---------- Material for this exercise ----------
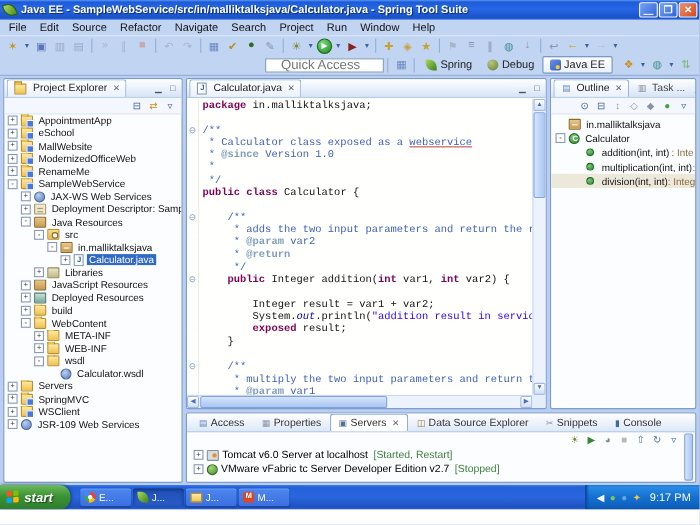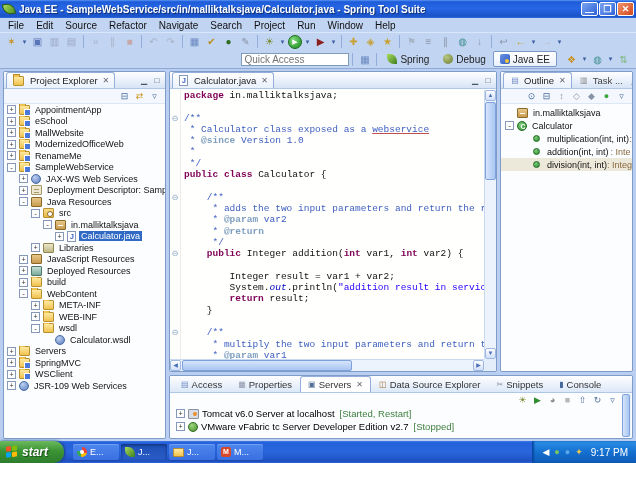--- a/index.html
+++ b/index.html
@@ -23,21 +23,21 @@
   .menubar { height:14px; flex:none; display:flex; align-items:center; background:#C1D4F2; padding-left:2px; }
   .menu-item { font-size:10px; color:#111; padding:0 6px; }
 
   .toolbar1 { height:18px; flex:none; display:flex; align-items:center; background:#C1D4F2; padding-left:3px; border-top:1px solid #D9E7FB; }
   .tbi { width:15px; height:15px; flex:none; display:flex; align-items:center; justify-content:center; font-size:10px; margin:0 1px; border-radius:2px; }
   .tbi.run-btn { width:14px; height:14px; border-radius:50%; background:radial-gradient(circle at 35% 30%,#7CD87C,#1E8B1E); color:#fff; font-size:7px; border:1px solid #166B16; }
   .tbi.drop { width:7px; font-size:7px; color:#3A5F9E; }
   .tsep { width:1px; height:13px; background:#93AEDA; margin:0 3px; flex:none; }
 
   .toolbar2 { height:19px; flex:none; display:flex; align-items:center; background:#C1D4F2; border-bottom:1px solid #8FA9D4; padding-right:4px; }
-  .qa { width:108px; height:13px; font-size:10px; border:1px solid #7F9DB9; padding:0 2px; color:#808080; background:#fff; font-family:"Liberation Sans",sans-serif; }
+  .qa { width:108px; height:13px; font-size:12px; border:1px solid #7F9DB9; padding:0 13px; color:#808080; background:#fff; font-family:"Liberation Sans",sans-serif; }
   .persp { display:flex; align-items:center; gap:3px; font-size:10px; color:#222; padding:0 6px; height:16px; border:1px solid transparent; border-radius:2px; white-space:nowrap; }
   .persp.active { background:linear-gradient(180deg,#FFFFFF,#EAF1FC); border-color:#7A99C8; }
   .pic { width:10px; height:10px; flex:none; border-radius:2px; }
   .pic-spring { background:linear-gradient(135deg,#A8DC5C,#3E7E1E); border-radius:0 70% 0 70%; }
   .pic-debug { background:radial-gradient(circle at 35% 30%,#B8C880,#6A7A30); border-radius:50%; }
   .pic-javaee { background:linear-gradient(135deg,#6A94E0,#2E5AC8); position:relative; }
   .pic-javaee::after { content:""; position:absolute; right:1px; bottom:1px; width:4px; height:4px; background:#F6C830; border-radius:50%; }
 
   
   .workbench { flex:1; position:relative; background:#B9CEF0; }
@@ -477,21 +477,21 @@
             <div class="cline">
               <span class="fold"></span>
               <span class="ctext"><span class="pl">        Integer result = var1 + var2;</span></span>
             </div>
             <div class="cline">
               <span class="fold"></span>
               <span class="ctext"><span class="pl">        System.</span><span class="pli">out</span><span class="pl">.println(</span><span class="str">"addition result in service :</span></span>
             </div>
             <div class="cline">
               <span class="fold"></span>
-              <span class="ctext"><span class="pl">        </span><span class="kw">return</span><span class="pl"> result;</span></span>
+              <span class="ctext"><span class="pl">        </span><span class="kw">exposed</span><span class="pl"> result;</span></span>
             </div>
             <div class="cline">
               <span class="fold"></span>
               <span class="ctext"><span class="pl">    }</span></span>
             </div>
             <div class="cline">
               <span class="fold"></span>
               <span class="ctext"></span>
             </div>
             <div class="cline">
@@ -552,28 +552,28 @@
               <span class="tlabel">in.malliktalksjava</span>
             </div>
             <div class="trow" style="height: 13px; padding-left: 4px;">
               <span class="exp">-</span>
               <span class="fic fic-class"></span>
               <span class="tlabel">Calculator</span>
             </div>
             <div class="trow" style="height: 13px; padding-left: 18px;">
               <span class="exps"></span>
               <span class="fic fic-method"></span>
-              <span class="tlabel">multiplication(int, int)</span>
-              <span class="otype"> :</span>
+              <span class="tlabel">addition(int, int)</span>
+              <span class="otype"> : Inte</span>
             </div>
             <div class="trow" style="height: 13px; padding-left: 18px;">
               <span class="exps"></span>
               <span class="fic fic-method"></span>
-              <span class="tlabel">addition(int, int)</span>
-              <span class="otype"> : Inte</span>
+              <span class="tlabel">multiplication(int, int)</span>
+              <span class="otype"> :</span>
             </div>
             <div class="trow hilite" style="height: 13px; padding-left: 18px;">
               <span class="exps"></span>
               <span class="fic fic-method"></span>
               <span class="tlabel">division(int, int)</span>
               <span class="otype"> : Integ</span>
             </div>
           </div>
       </div>
 

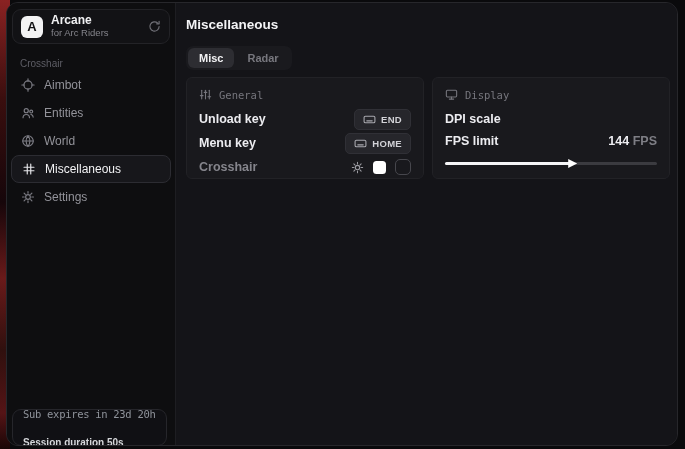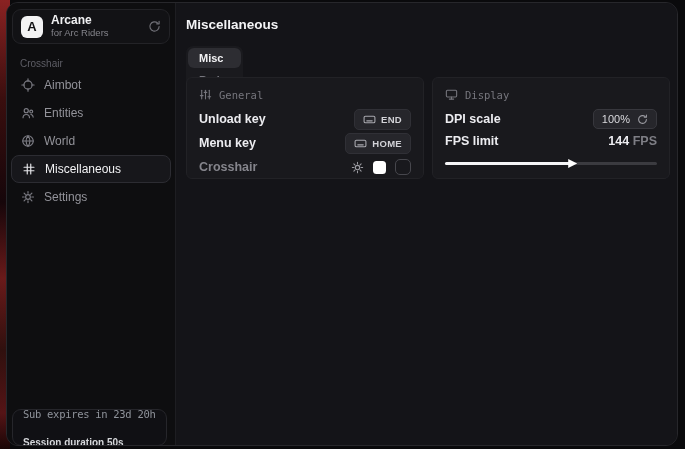--- a/index.html
+++ b/index.html
@@ -35,21 +35,21 @@
   .sub-card { position:absolute; left:5px; right:8px; top:406px; height:37px;
               background:#101014; border:1px solid #26262b; border-radius:9px;
               padding:4px 10px; display:flex; flex-direction:column; justify-content:center; gap:17px; }
   .sub-line1 { font-family:"DejaVu Sans Mono", monospace; font-size:10.5px; color:#8f939b; letter-spacing:-0.3px; }
   .sub-line2 { font-size:10px; font-weight:bold; color:#d5d7da; }
 
   
   .main { flex:1; position:relative; background:#141418; }
   .page-title { position:absolute; left:10px; top:14px; font-size:13.5px; font-weight:bold; color:#f4f4f6; }
   .tabs { position:absolute; left:10px; top:43px; display:inline-flex; gap:2px;
-          background:#1a1a1e; border-radius:7px; padding:2px;flex-direction:column; }
+          background:#1a1a1e; border-radius:7px; padding:2px; }
   .tab { padding:4px 11px; border-radius:6px; font-size:11px; font-weight:600; color:#77777e; cursor:default; }
   .tab.selected { background:#2d2d32; color:#f2f2f4; }
 
   .panels { position:absolute; left:10px; top:74px; right:7px; display:flex; gap:8px; }
   .panel { flex:1; height:102px; background:#19191d; border:1px solid #222226;
            border-radius:6px; padding:10px 12px; }
   .panel-head { display:flex; align-items:center; gap:7px; color:#76767d;
                 font-family:"DejaVu Sans Mono", monospace; font-size:10.5px; margin-bottom:6px; }
   .row { height:24px; display:flex; align-items:center; justify-content:space-between; }
   .row-label { font-size:12.5px; font-weight:600; color:#ececf0; }
@@ -244,29 +244,20 @@
               <rect x="2.5" y="4" width="19" height="12.5" rx="2"></rect>
                 <line x1="12" y1="16.5" x2="12" y2="20"></line>
                 <line x1="8" y1="20.5" x2="16" y2="20.5"></line>
             </svg>
           </span>
           <span>Display</span>
         </div>
 
         <div class="row">
           <span class="row-label">DPI scale</span>
-          <span class="select">
-            <span>100%</span>
-            <span class="ic">
-              <svg width="11" height="11" viewBox="0 0 24 24" fill="none" stroke="currentColor" stroke-width="2.4" stroke-linecap="round" stroke-linejoin="round">
-                <path d="M20.5 12a8.5 8.5 0 1 1-2.6-6.1"></path>
-                  <polyline points="20.5 2.5 20.5 7 16 7"></polyline>
-              </svg>
-            </span>
-          </span>
         </div>
 
         <div class="row" style="height:20px">
           <span class="row-label">FPS limit</span>
           <span class="fps-value"><span>144</span> <span class="fps-unit">FPS</span></span>
         </div>
 
         <div class="slider">
           <div class="slider-track"></div>
           <div class="slider-fill" style="width: 60%;"></div>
----------
#### Task objective
What you give back must match the material above exactly, minus its pictures.

#### Answer to this problem
--- a/index.html
+++ b/index.html
@@ -23,21 +23,21 @@
   .menubar { height:14px; flex:none; display:flex; align-items:center; background:#C1D4F2; padding-left:2px; }
   .menu-item { font-size:10px; color:#111; padding:0 6px; }
 
   .toolbar1 { height:18px; flex:none; display:flex; align-items:center; background:#C1D4F2; padding-left:3px; border-top:1px solid #D9E7FB; }
   .tbi { width:15px; height:15px; flex:none; display:flex; align-items:center; justify-content:center; font-size:10px; margin:0 1px; border-radius:2px; }
   .tbi.run-btn { width:14px; height:14px; border-radius:50%; background:radial-gradient(circle at 35% 30%,#7CD87C,#1E8B1E); color:#fff; font-size:7px; border:1px solid #166B16; }
   .tbi.drop { width:7px; font-size:7px; color:#3A5F9E; }
   .tsep { width:1px; height:13px; background:#93AEDA; margin:0 3px; flex:none; }
 
   .toolbar2 { height:19px; flex:none; display:flex; align-items:center; background:#C1D4F2; border-bottom:1px solid #8FA9D4; padding-right:4px; }
-  .qa { width:108px; height:13px; font-size:10px; border:1px solid #7F9DB9; padding:0 2px; color:#808080; background:#fff; font-family:"Liberation Sans",sans-serif; }
+  .qa { width:108px; height:13px; font-size:12px; border:1px solid #7F9DB9; padding:0 13px; color:#808080; background:#fff; font-family:"Liberation Sans",sans-serif; }
   .persp { display:flex; align-items:center; gap:3px; font-size:10px; color:#222; padding:0 6px; height:16px; border:1px solid transparent; border-radius:2px; white-space:nowrap; }
   .persp.active { background:linear-gradient(180deg,#FFFFFF,#EAF1FC); border-color:#7A99C8; }
   .pic { width:10px; height:10px; flex:none; border-radius:2px; }
   .pic-spring { background:linear-gradient(135deg,#A8DC5C,#3E7E1E); border-radius:0 70% 0 70%; }
   .pic-debug { background:radial-gradient(circle at 35% 30%,#B8C880,#6A7A30); border-radius:50%; }
   .pic-javaee { background:linear-gradient(135deg,#6A94E0,#2E5AC8); position:relative; }
   .pic-javaee::after { content:""; position:absolute; right:1px; bottom:1px; width:4px; height:4px; background:#F6C830; border-radius:50%; }
 
   
   .workbench { flex:1; position:relative; background:#B9CEF0; }
@@ -477,21 +477,21 @@
             <div class="cline">
               <span class="fold"></span>
               <span class="ctext"><span class="pl">        Integer result = var1 + var2;</span></span>
             </div>
             <div class="cline">
               <span class="fold"></span>
               <span class="ctext"><span class="pl">        System.</span><span class="pli">out</span><span class="pl">.println(</span><span class="str">"addition result in service :</span></span>
             </div>
             <div class="cline">
               <span class="fold"></span>
-              <span class="ctext"><span class="pl">        </span><span class="kw">return</span><span class="pl"> result;</span></span>
+              <span class="ctext"><span class="pl">        </span><span class="kw">exposed</span><span class="pl"> result;</span></span>
             </div>
             <div class="cline">
               <span class="fold"></span>
               <span class="ctext"><span class="pl">    }</span></span>
             </div>
             <div class="cline">
               <span class="fold"></span>
               <span class="ctext"></span>
             </div>
             <div class="cline">
@@ -552,28 +552,28 @@
               <span class="tlabel">in.malliktalksjava</span>
             </div>
             <div class="trow" style="height: 13px; padding-left: 4px;">
               <span class="exp">-</span>
               <span class="fic fic-class"></span>
               <span class="tlabel">Calculator</span>
             </div>
             <div class="trow" style="height: 13px; padding-left: 18px;">
               <span class="exps"></span>
               <span class="fic fic-method"></span>
-              <span class="tlabel">multiplication(int, int)</span>
-              <span class="otype"> :</span>
+              <span class="tlabel">addition(int, int)</span>
+              <span class="otype"> : Inte</span>
             </div>
             <div class="trow" style="height: 13px; padding-left: 18px;">
               <span class="exps"></span>
               <span class="fic fic-method"></span>
-              <span class="tlabel">addition(int, int)</span>
-              <span class="otype"> : Inte</span>
+              <span class="tlabel">multiplication(int, int)</span>
+              <span class="otype"> :</span>
             </div>
             <div class="trow hilite" style="height: 13px; padding-left: 18px;">
               <span class="exps"></span>
               <span class="fic fic-method"></span>
               <span class="tlabel">division(int, int)</span>
               <span class="otype"> : Integ</span>
             </div>
           </div>
       </div>
 

--- a/index.html
+++ b/index.html
@@ -35,21 +35,21 @@
   .sub-card { position:absolute; left:5px; right:8px; top:406px; height:37px;
               background:#101014; border:1px solid #26262b; border-radius:9px;
               padding:4px 10px; display:flex; flex-direction:column; justify-content:center; gap:17px; }
   .sub-line1 { font-family:"DejaVu Sans Mono", monospace; font-size:10.5px; color:#8f939b; letter-spacing:-0.3px; }
   .sub-line2 { font-size:10px; font-weight:bold; color:#d5d7da; }
 
   
   .main { flex:1; position:relative; background:#141418; }
   .page-title { position:absolute; left:10px; top:14px; font-size:13.5px; font-weight:bold; color:#f4f4f6; }
   .tabs { position:absolute; left:10px; top:43px; display:inline-flex; gap:2px;
-          background:#1a1a1e; border-radius:7px; padding:2px;flex-direction:column; }
+          background:#1a1a1e; border-radius:7px; padding:2px; }
   .tab { padding:4px 11px; border-radius:6px; font-size:11px; font-weight:600; color:#77777e; cursor:default; }
   .tab.selected { background:#2d2d32; color:#f2f2f4; }
 
   .panels { position:absolute; left:10px; top:74px; right:7px; display:flex; gap:8px; }
   .panel { flex:1; height:102px; background:#19191d; border:1px solid #222226;
            border-radius:6px; padding:10px 12px; }
   .panel-head { display:flex; align-items:center; gap:7px; color:#76767d;
                 font-family:"DejaVu Sans Mono", monospace; font-size:10.5px; margin-bottom:6px; }
   .row { height:24px; display:flex; align-items:center; justify-content:space-between; }
   .row-label { font-size:12.5px; font-weight:600; color:#ececf0; }
@@ -244,29 +244,20 @@
               <rect x="2.5" y="4" width="19" height="12.5" rx="2"></rect>
                 <line x1="12" y1="16.5" x2="12" y2="20"></line>
                 <line x1="8" y1="20.5" x2="16" y2="20.5"></line>
             </svg>
           </span>
           <span>Display</span>
         </div>
 
         <div class="row">
           <span class="row-label">DPI scale</span>
-          <span class="select">
-            <span>100%</span>
-            <span class="ic">
-              <svg width="11" height="11" viewBox="0 0 24 24" fill="none" stroke="currentColor" stroke-width="2.4" stroke-linecap="round" stroke-linejoin="round">
-                <path d="M20.5 12a8.5 8.5 0 1 1-2.6-6.1"></path>
-                  <polyline points="20.5 2.5 20.5 7 16 7"></polyline>
-              </svg>
-            </span>
-          </span>
         </div>
 
         <div class="row" style="height:20px">
           <span class="row-label">FPS limit</span>
           <span class="fps-value"><span>144</span> <span class="fps-unit">FPS</span></span>
         </div>
 
         <div class="slider">
           <div class="slider-track"></div>
           <div class="slider-fill" style="width: 60%;"></div>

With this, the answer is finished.